» **Activity**:
Only those lines in the data below from the line containing "26 248 342.85" through the line containing "u v d — depth at each pixel (meters).", both included, should be restated word for word.

___ Source material ___

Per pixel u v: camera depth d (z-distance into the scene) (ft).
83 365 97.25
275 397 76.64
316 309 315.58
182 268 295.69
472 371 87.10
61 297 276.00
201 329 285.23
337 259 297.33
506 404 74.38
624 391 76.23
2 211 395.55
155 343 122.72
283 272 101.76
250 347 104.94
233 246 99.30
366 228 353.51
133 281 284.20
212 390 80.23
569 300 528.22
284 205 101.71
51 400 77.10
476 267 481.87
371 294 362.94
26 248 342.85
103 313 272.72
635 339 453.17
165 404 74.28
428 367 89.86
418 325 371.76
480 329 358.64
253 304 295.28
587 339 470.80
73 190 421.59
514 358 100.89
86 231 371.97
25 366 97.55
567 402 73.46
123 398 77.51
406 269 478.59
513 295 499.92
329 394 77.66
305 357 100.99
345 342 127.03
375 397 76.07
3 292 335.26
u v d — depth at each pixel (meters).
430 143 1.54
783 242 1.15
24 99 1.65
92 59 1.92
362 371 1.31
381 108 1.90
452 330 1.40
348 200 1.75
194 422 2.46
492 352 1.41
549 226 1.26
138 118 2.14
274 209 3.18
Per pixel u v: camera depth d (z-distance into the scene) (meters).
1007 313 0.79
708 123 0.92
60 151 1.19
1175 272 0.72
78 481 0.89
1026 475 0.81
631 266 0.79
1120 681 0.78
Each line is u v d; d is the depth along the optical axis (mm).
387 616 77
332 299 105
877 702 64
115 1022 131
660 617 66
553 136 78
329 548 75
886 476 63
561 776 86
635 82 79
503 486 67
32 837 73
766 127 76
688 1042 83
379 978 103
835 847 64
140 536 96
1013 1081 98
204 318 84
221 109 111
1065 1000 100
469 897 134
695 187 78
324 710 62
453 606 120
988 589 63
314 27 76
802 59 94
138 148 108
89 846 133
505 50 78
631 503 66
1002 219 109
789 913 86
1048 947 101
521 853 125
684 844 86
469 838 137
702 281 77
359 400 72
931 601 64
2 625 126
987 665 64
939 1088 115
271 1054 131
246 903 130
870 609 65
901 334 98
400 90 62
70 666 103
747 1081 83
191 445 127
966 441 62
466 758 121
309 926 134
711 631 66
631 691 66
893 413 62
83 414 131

___

» **Task result**:
26 248 342.85
103 313 272.72
635 339 453.17
165 404 74.28
428 367 89.86
418 325 371.76
480 329 358.64
253 304 295.28
587 339 470.80
73 190 421.59
514 358 100.89
86 231 371.97
25 366 97.55
567 402 73.46
123 398 77.51
406 269 478.59
513 295 499.92
329 394 77.66
305 357 100.99
345 342 127.03
375 397 76.07
3 292 335.26
u v d — depth at each pixel (meters).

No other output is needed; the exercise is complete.